» JOB
Would you transcribe the data word for word?

» RECORDED DATA
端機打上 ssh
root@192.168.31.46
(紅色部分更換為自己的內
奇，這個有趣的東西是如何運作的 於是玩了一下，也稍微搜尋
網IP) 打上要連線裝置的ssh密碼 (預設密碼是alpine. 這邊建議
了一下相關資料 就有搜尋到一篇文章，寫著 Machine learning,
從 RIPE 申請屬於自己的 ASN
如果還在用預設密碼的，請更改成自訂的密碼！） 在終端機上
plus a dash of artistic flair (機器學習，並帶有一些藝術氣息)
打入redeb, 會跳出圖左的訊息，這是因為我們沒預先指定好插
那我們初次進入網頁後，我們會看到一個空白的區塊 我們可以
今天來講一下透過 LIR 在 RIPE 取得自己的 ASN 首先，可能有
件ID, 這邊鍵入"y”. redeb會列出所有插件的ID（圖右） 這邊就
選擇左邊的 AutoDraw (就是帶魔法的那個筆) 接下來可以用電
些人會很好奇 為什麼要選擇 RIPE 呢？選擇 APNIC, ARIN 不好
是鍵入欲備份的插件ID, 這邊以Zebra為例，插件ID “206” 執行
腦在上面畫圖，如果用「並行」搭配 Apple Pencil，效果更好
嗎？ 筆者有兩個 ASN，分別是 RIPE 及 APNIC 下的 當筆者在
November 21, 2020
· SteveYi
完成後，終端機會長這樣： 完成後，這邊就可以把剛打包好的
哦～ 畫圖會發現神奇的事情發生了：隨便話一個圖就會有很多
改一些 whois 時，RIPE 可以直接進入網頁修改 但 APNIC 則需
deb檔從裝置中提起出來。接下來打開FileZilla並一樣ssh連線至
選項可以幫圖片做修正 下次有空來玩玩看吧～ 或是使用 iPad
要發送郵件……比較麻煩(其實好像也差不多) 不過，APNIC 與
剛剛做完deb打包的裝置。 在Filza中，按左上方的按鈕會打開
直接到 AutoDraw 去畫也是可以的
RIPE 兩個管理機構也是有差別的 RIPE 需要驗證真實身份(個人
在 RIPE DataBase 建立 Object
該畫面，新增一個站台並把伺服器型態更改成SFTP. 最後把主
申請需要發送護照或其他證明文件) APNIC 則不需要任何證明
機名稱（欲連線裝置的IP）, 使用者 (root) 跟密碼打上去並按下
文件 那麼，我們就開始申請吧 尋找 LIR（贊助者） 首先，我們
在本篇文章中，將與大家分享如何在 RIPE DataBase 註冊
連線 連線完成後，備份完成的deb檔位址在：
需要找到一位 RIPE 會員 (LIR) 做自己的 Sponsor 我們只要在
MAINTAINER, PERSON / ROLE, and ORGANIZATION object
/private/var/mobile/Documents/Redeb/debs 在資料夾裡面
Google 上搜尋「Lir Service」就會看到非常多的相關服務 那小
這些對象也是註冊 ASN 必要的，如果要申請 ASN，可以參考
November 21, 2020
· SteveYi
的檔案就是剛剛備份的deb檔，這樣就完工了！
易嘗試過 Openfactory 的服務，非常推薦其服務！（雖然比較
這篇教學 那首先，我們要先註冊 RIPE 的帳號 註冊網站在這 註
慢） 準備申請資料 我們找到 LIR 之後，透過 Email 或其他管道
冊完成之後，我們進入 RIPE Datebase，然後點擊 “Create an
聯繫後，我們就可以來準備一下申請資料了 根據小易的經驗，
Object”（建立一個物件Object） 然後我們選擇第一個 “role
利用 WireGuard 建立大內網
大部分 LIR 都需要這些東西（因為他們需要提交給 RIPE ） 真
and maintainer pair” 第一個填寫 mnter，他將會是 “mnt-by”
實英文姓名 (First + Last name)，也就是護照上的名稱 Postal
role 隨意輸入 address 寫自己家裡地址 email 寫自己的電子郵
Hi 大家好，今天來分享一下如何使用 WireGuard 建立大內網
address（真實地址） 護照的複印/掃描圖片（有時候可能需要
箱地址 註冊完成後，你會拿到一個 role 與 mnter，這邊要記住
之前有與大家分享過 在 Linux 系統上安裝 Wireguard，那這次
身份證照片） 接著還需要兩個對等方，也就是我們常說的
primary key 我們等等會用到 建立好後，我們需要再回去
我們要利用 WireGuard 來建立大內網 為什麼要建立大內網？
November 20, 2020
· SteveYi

» RESULT OF THE TASK
端機打上 ssh
root@192.168.31.46
(紅色部分更換為自己的內
奇，這個有趣的東西是如何運作的 於是玩了一下，也稍微搜尋
網IP) 打上要連線裝置的ssh密碼 (預設密碼是alpine. 這邊建議
了一下相關資料 就有搜尋到一篇文章，寫著 Machine learning,
從 RIPE 申請屬於自己的 ASN
如果還在用預設密碼的，請更改成自訂的密碼！） 在終端機上
plus a dash of artistic flair (機器學習，並帶有一些藝術氣息)
打入redeb, 會跳出圖左的訊息，這是因為我們沒預先指定好插
那我們初次進入網頁後，我們會看到一個空白的區塊 我們可以
今天來講一下透過 LIR 在 RIPE 取得自己的 ASN 首先，可能有
件ID, 這邊鍵入"y”. redeb會列出所有插件的ID（圖右） 這邊就
選擇左邊的 AutoDraw (就是帶魔法的那個筆) 接下來可以用電
些人會很好奇 為什麼要選擇 RIPE 呢？選擇 APNIC, ARIN 不好
是鍵入欲備份的插件ID, 這邊以Zebra為例，插件ID “206” 執行
腦在上面畫圖，如果用「並行」搭配 Apple Pencil，效果更好
嗎？ 筆者有兩個 ASN，分別是 RIPE 及 APNIC 下的 當筆者在
November 21, 2020
· SteveYi
完成後，終端機會長這樣： 完成後，這邊就可以把剛打包好的
哦～ 畫圖會發現神奇的事情發生了：隨便話一個圖就會有很多
改一些 whois 時，RIPE 可以直接進入網頁修改 但 APNIC 則需
deb檔從裝置中提起出來。接下來打開FileZilla並一樣ssh連線至
選項可以幫圖片做修正 下次有空來玩玩看吧～ 或是使用 iPad
要發送郵件……比較麻煩(其實好像也差不多) 不過，APNIC 與
剛剛做完deb打包的裝置。 在Filza中，按左上方的按鈕會打開
直接到 AutoDraw 去畫也是可以的
RIPE 兩個管理機構也是有差別的 RIPE 需要驗證真實身份(個人
在 RIPE DataBase 建立 Object
該畫面，新增一個站台並把伺服器型態更改成SFTP. 最後把主
申請需要發送護照或其他證明文件) APNIC 則不需要任何證明
機名稱（欲連線裝置的IP）, 使用者 (root) 跟密碼打上去並按下
文件 那麼，我們就開始申請吧 尋找 LIR（贊助者） 首先，我們
在本篇文章中，將與大家分享如何在 RIPE DataBase 註冊
連線 連線完成後，備份完成的deb檔位址在：
需要找到一位 RIPE 會員 (LIR) 做自己的 Sponsor 我們只要在
MAINTAINER, PERSON / ROLE, and ORGANIZATION object
/private/var/mobile/Documents/Redeb/debs 在資料夾裡面
Google 上搜尋「Lir Service」就會看到非常多的相關服務 那小
這些對象也是註冊 ASN 必要的，如果要申請 ASN，可以參考
November 21, 2020
· SteveYi
的檔案就是剛剛備份的deb檔，這樣就完工了！
易嘗試過 Openfactory 的服務，非常推薦其服務！（雖然比較
這篇教學 那首先，我們要先註冊 RIPE 的帳號 註冊網站在這 註
慢） 準備申請資料 我們找到 LIR 之後，透過 Email 或其他管道
冊完成之後，我們進入 RIPE Datebase，然後點擊 “Create an
聯繫後，我們就可以來準備一下申請資料了 根據小易的經驗，
Object”（建立一個物件Object） 然後我們選擇第一個 “role
利用 WireGuard 建立大內網
大部分 LIR 都需要這些東西（因為他們需要提交給 RIPE ） 真
and maintainer pair” 第一個填寫 mnter，他將會是 “mnt-by”
實英文姓名 (First + Last name)，也就是護照上的名稱 Postal
role 隨意輸入 address 寫自己家裡地址 email 寫自己的電子郵
Hi 大家好，今天來分享一下如何使用 WireGuard 建立大內網
address（真實地址） 護照的複印/掃描圖片（有時候可能需要
箱地址 註冊完成後，你會拿到一個 role 與 mnter，這邊要記住
之前有與大家分享過 在 Linux 系統上安裝 Wireguard，那這次
身份證照片） 接著還需要兩個對等方，也就是我們常說的
primary key 我們等等會用到 建立好後，我們需要再回去
我們要利用 WireGuard 來建立大內網 為什麼要建立大內網？
November 20, 2020
· SteveYi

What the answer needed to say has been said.